Alex Rodriguez will have three years and $81 million remaining on his contract once this season is finished. There are escalator clauses in the deal that would add another $5 million in salary in 2009 and 2010.

 

If the Yankees offered him an extension of three years for $90 million, Rodriguez would have a total package of six seasons and $181 million. That would take him to 2013 and the age of 38.

 

Here is the question Scott Boras has to answer: Can his star client get more on the open market? The answer is no, which is why Rodriguez is in New York to stay.

 

Rodriguez has until 10 days after the World Series to decide whether to exercise the opt-out clause in his contract. The Yankees have let it be known they hope to sign him to an extension before then.

 

But the team also has made it clear to Boras that if no deal is reached, they will not pursue Rodriguez as a free agent. Not having the Yankees as a suitor would greatly decrease the leverage Boras loves to wield.

 

That leaves only six teams - the Red Sox, Mets, Dodgers, Angels, Cubs and White Sox - that could even consider the idea of signing Rodriguez for that long and that much.

 

Boston already has $90 million accounted for on its 2008 payroll spread among 10 players. Only two of them (Josh Beckett and Daisuke Matsuzaka) are starting pitchers. Adding $30 million for Rodriguez would bring their payroll up to $120 million with 14 other roster spots to fund.

 

Beyond that, Rodriguez would have to be a phony of the highest order to sign with a team whose fan base has mocked and despised him for the last four seasons.

 

The Mets have David Wright and Jose Reyes on the left side of their infield. They don't need Rodriguez.

ROWS:
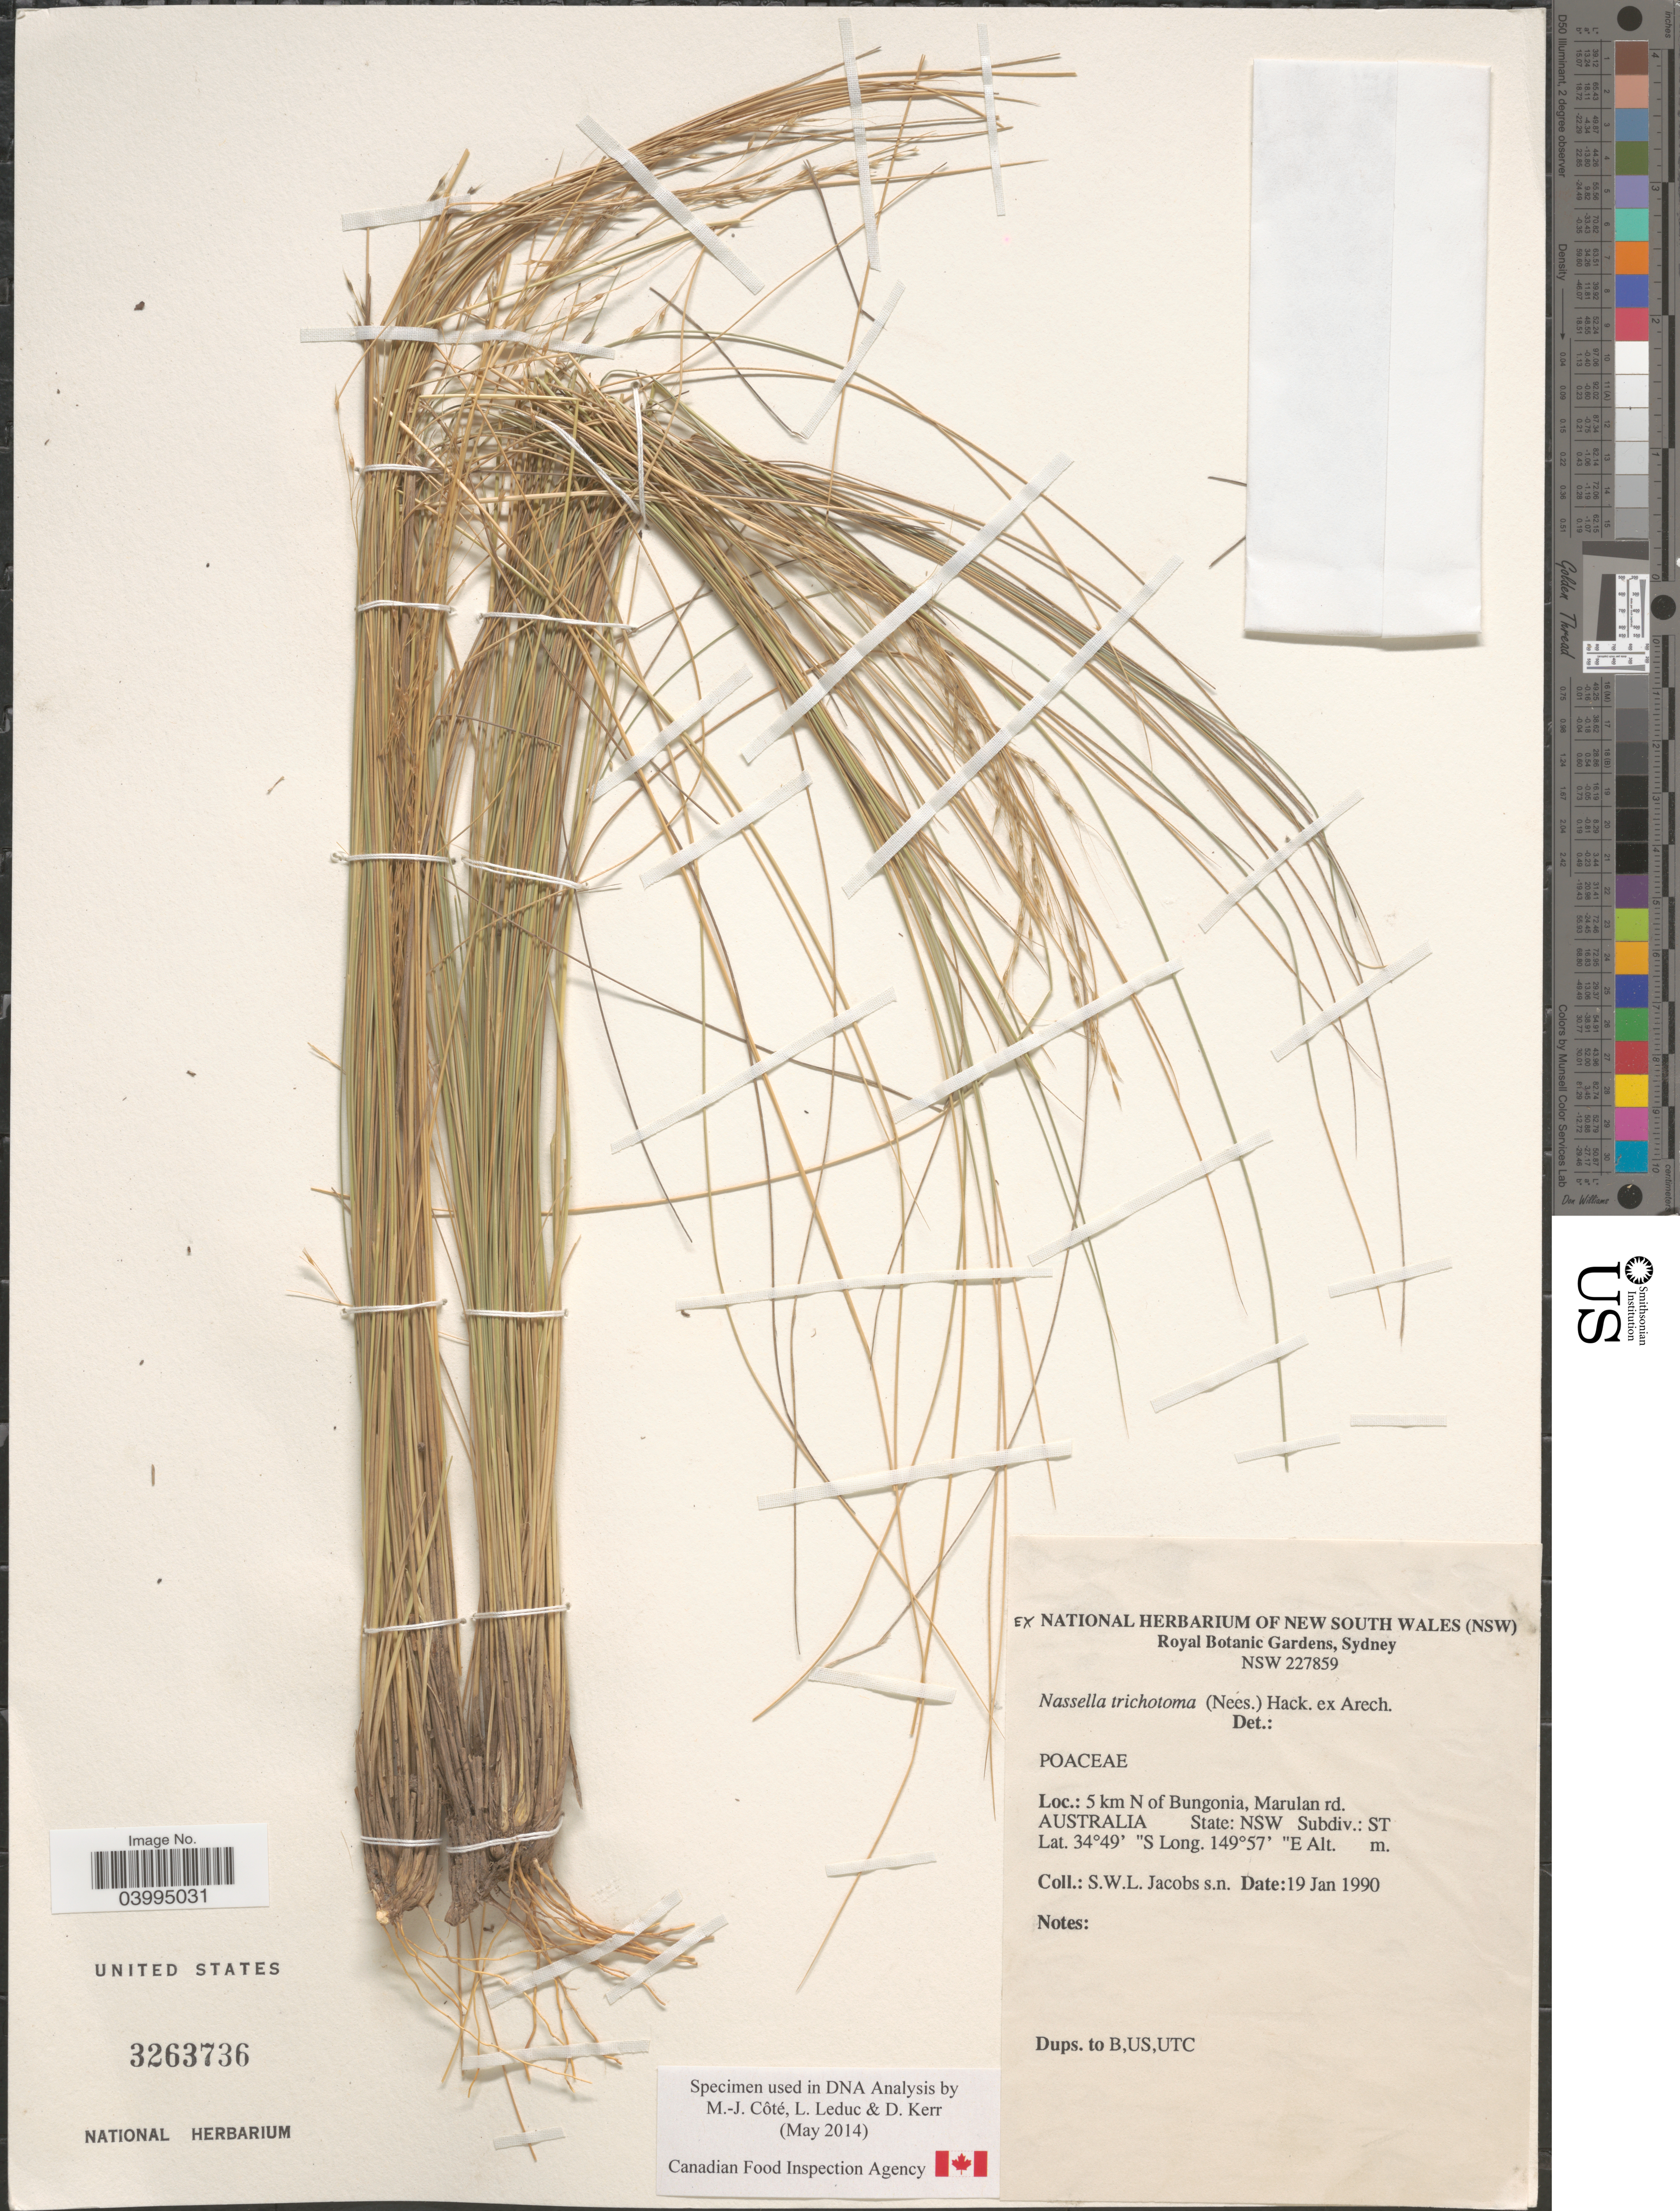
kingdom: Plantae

* * *

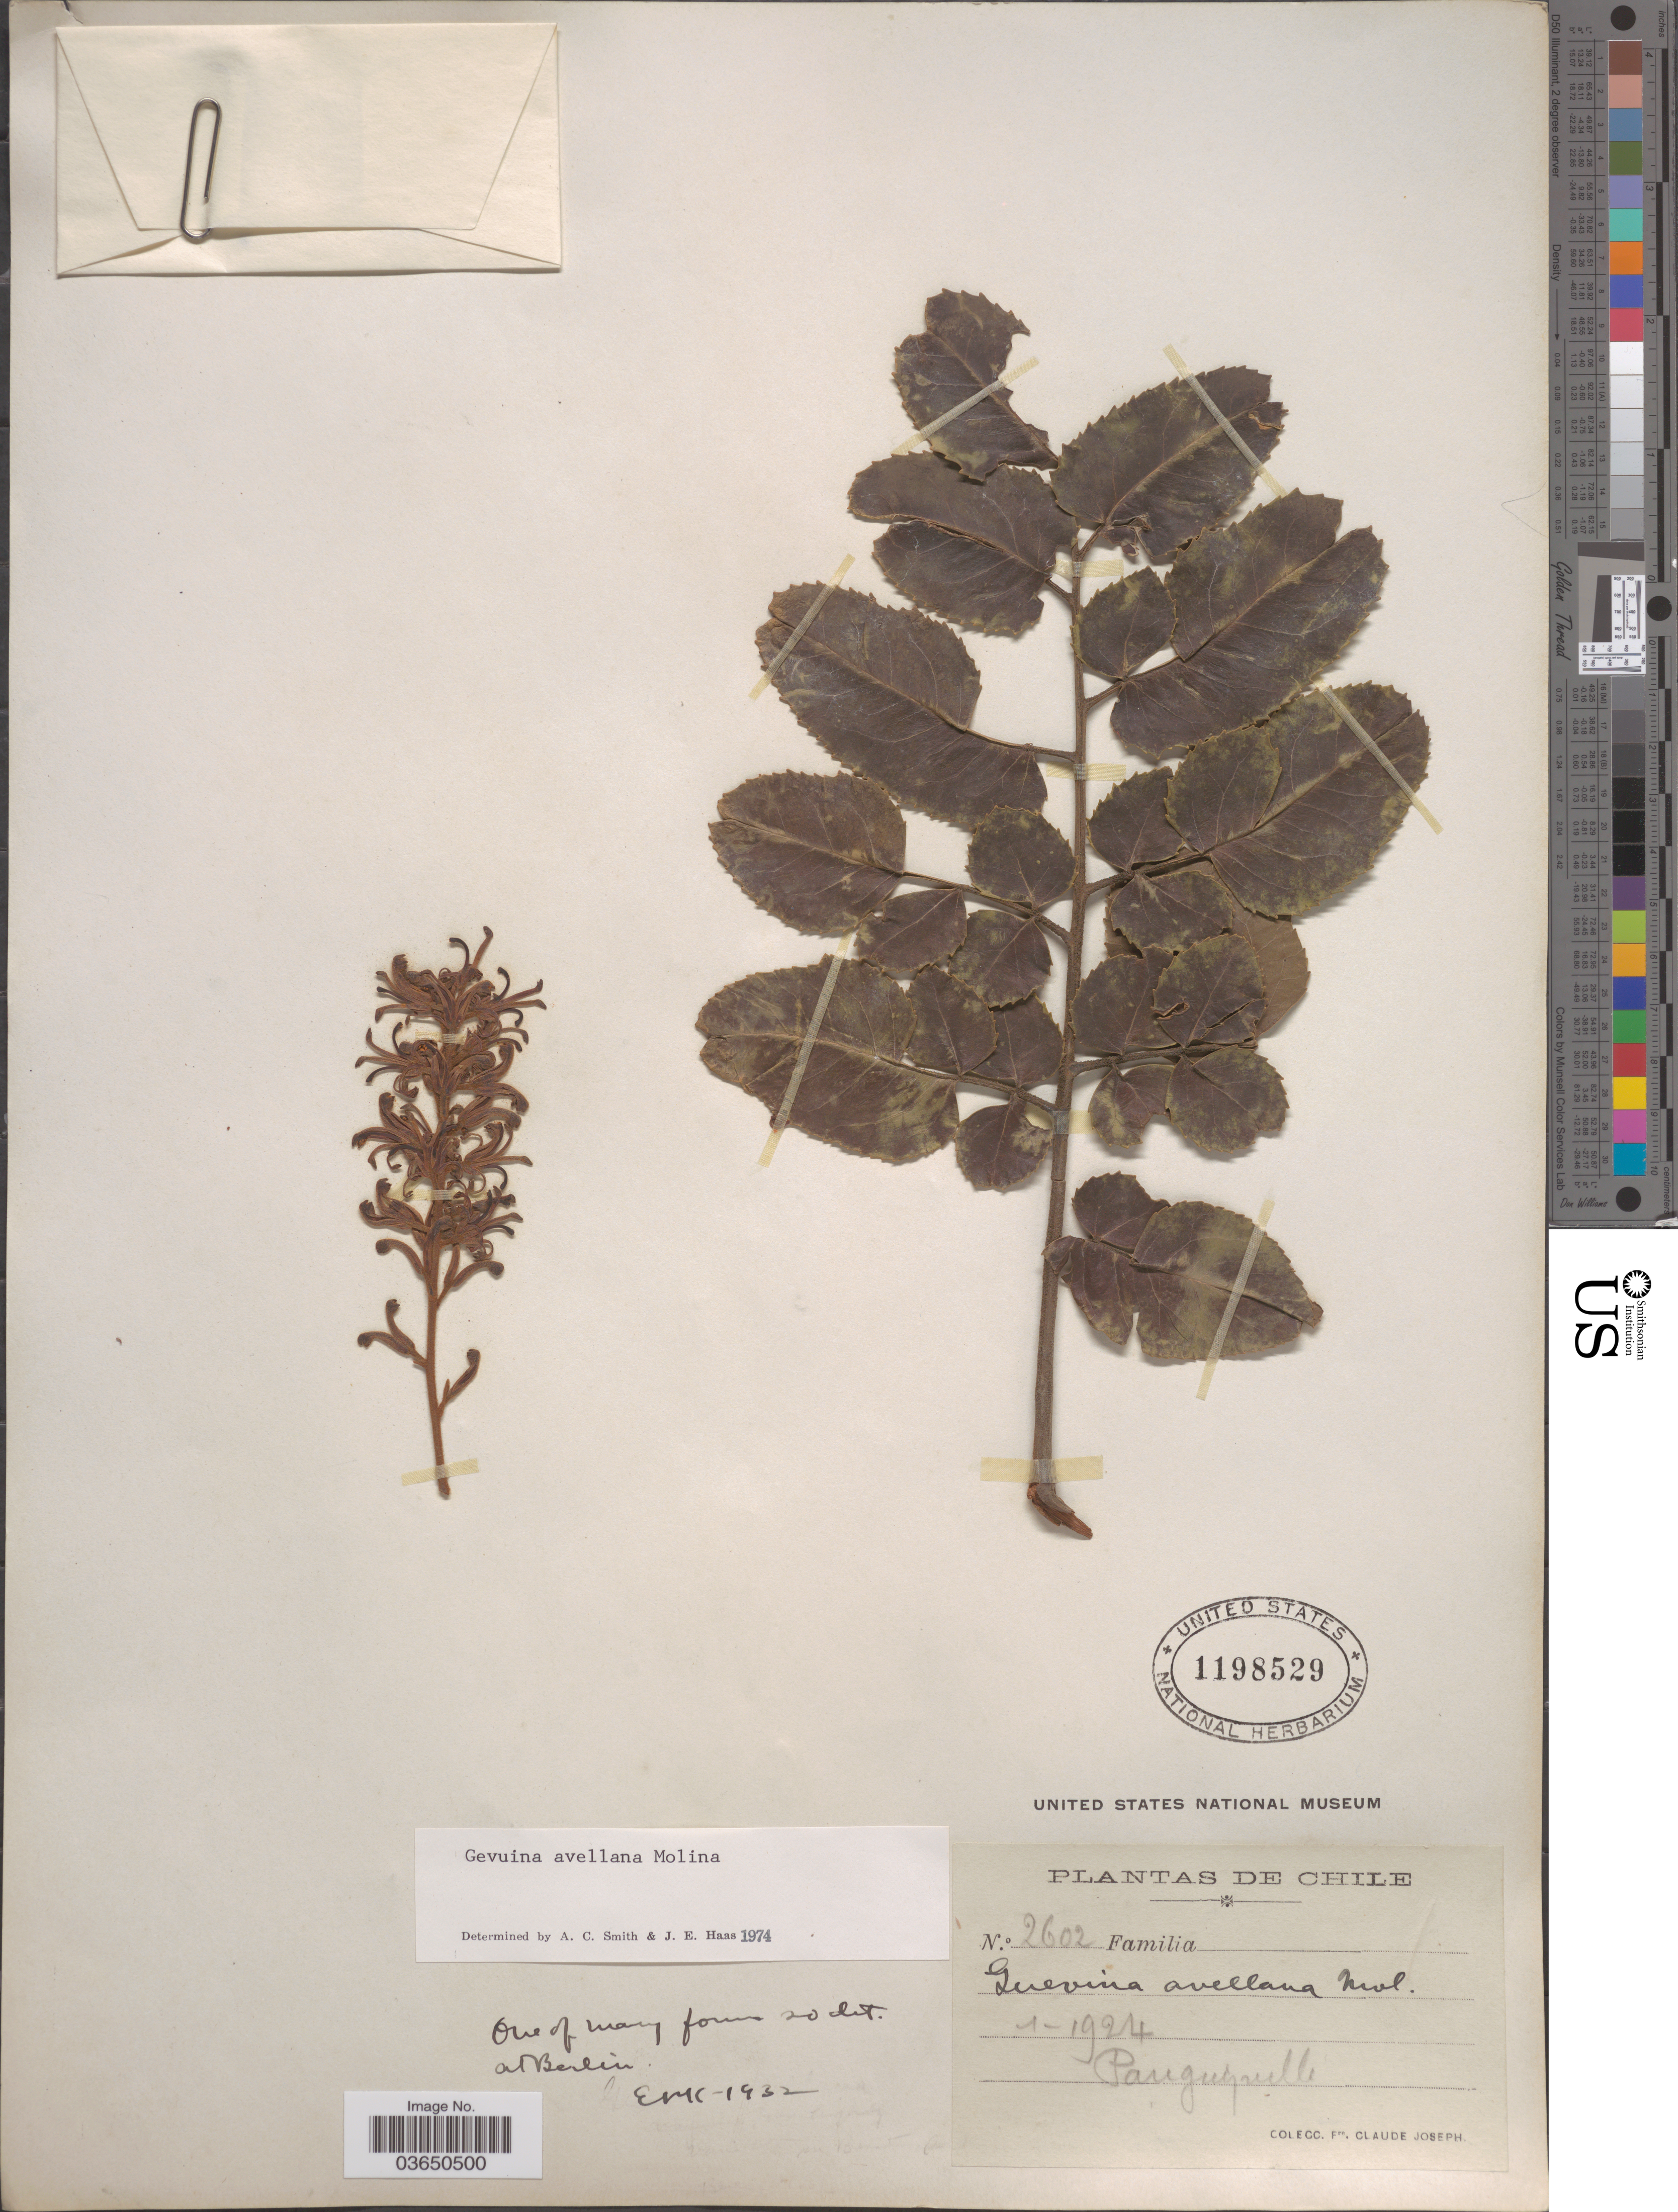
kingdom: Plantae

THE PROBLEM: Carry on the article about Alex Rodriguez's contract, picking up right after its final sentence.

SOLVED PROBLEM:
The Cubs will be auctioned off to the highest bidder after the season. That process will take months to finalize and be assured that commissioner Bud Selig will exact a promise of financial sanity from the winner in return for his support. Scratch them, even if billionaire publicity hound Mark Cuban ends up with the team.

 

The Angels, Dodgers and White Sox each have payrolls of roughly $108 million this season. Signing Rodriguez would mean they devote 28 percent of their resources to one player or climb over the luxury-tax threshold for the first time.

 

No owner wants to be the next Tom Hicks, the Texas fool who was duped by Boras into giving Rodriguez $252 million back in 2000. There could be a rabid dog out there (say Baltimore's Peter Angelos), but it's unlikely.

 

Rodriguez makes financial sense for only one team - the desperate Yankees. Excluding Rodriguez, they have $114.5 million in payroll commitments for 2008 but only $50 million in 2009 and $25 million in 2010. With the young pitching they have on the horizon, Rodriguez's salary fits in easily.

 

The Yankees also have a new stadium opening in 2009, which will greatly increase their revenue stream. Keeping Rodriguez also retains the $21.3 million the Rangers would owe them from 2008-10 under the teams of the 2004 trade that sent Rodriguez to New York.

 

That would be a healthy 23 percent of his salary over the next three seasons. Getting Rodriguez at a discount for three more seasons makes an extension far more palatable.

 

You will read and hear much in the coming months about whether Rodriguez is comfortable with the Yankees or wants to leave the turmoil of New York. His wife, his daughter, his legacy, his relationship with Derek Jeter, his desire to play shortstop again ... it's an endless cycle of amateur psychology and speculation.

 

It's all bunk. The final decision will be financial. Boras creates wealth, not happiness, and a player understands that when he hires him. They say money doesn't buy happiness. Whoever they are haven't been to listening to Boras since they were 17.

 

In the end, the most wealth for Rodriguez will come from staying right where he is. He's our A-Rod, whether we like it or not.

Around baseball

 

Down goes harmony: Rick Down once told me one of the reasons he enjoyed working for the Mets as the hitting coach was that they conducted their business differently than the Yankees.

 

The Mets, he said, didn't look for scapegoats after every losing streak.

 

So much for that theory. For reasons that weren't made entirely clear, the Mets fired Down on Wednesday. General manager Omar Minaya said it was an organization decision. Manager Willie Randolph said it was Minaya's decision.

 

The era of good feelings is gone at Shea Stadium. Down was one of Randolph's first choices for his staff in 2005. "A brother" he called him.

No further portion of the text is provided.